Trustworthiness, which is a central concept in qualitative research [16,23], was strengthened in this study by the three researchers reaching consensus on the analysis process and the results. By involving several people in the interpretation of the data, greater certainty could be reached regarding whether the analyses represented the participants’ experiences in a reliable way. Furthermore, the research process was carefully and transparently documented, which facilitates an assessment of both the credibility and transferability of the findings. Something that could increase credibility further but was not applied in this study would be to give the respondents the opportunity to review the interpretations that were made of the collected data [24]. However, such a methodological choice comes with its own challenges such as time and resource limitations, participants’ availability, and a risk of influencing their original opinions.
Finally, in recent years, the implementation of new and highly efficient modulator treatments has begun.
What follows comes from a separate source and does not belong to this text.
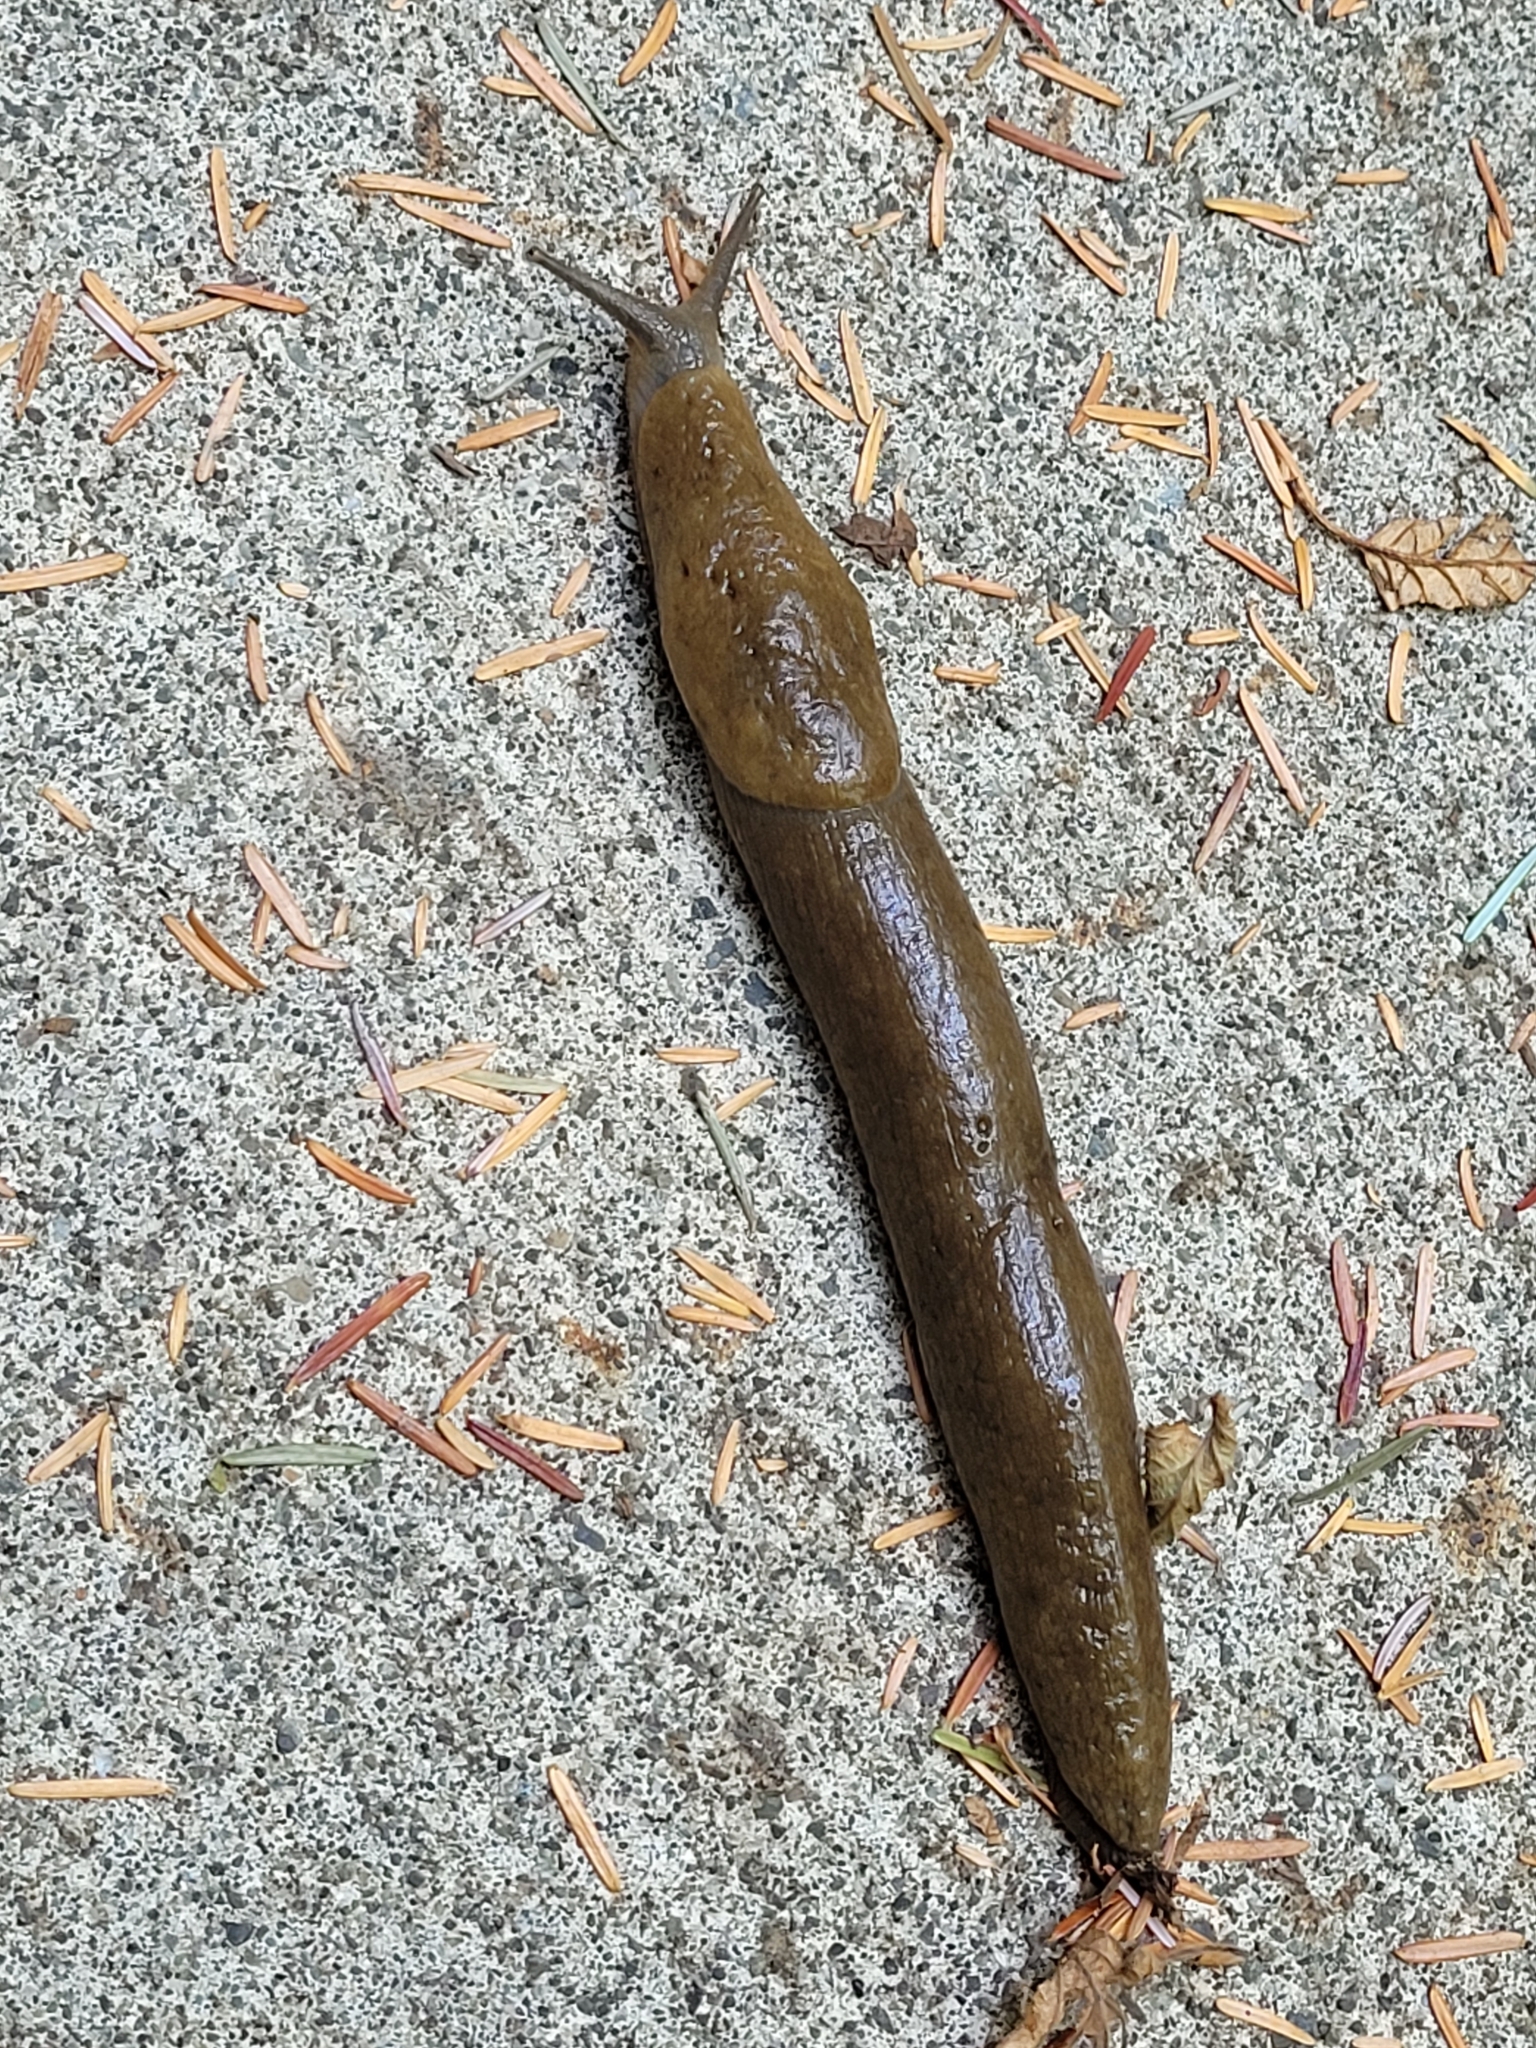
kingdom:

These pharmacological therapies target the underlying CFTR protein defect in CF. At the time of the intervention study that preceded this interview study, these treatments had not yet been implemented in Sweden. However, for many, the effects demonstrated so far for these modulator treatments have been positive [4,25]. This development is being watched closely, as significant change in musculoskeletal and other areas of CF care is likely.
Conclusion
The respondents described living with CF as being affected daily by stiffness and pain in the muscles and joints of the thoracic cage and associated body areas supportive of respiration. They experienced that MTI reduced these symptoms and wished that such methods could be offered as an optional adjunct to other care to better support individualized management. As in many other countries, Swedish CF care has long been characterized by multidisciplinary collaborations and individualized care. Considering the demographic changes among people with CF, it may be necessary to further adapt this approach to effectively address the specific needs of this group regarding their musculoskeletal health. For MTI to be part of such adaptation, future research must first explore the potential benefits of these treatments through full-scale studies, including, but not limited to randomized clinical trials.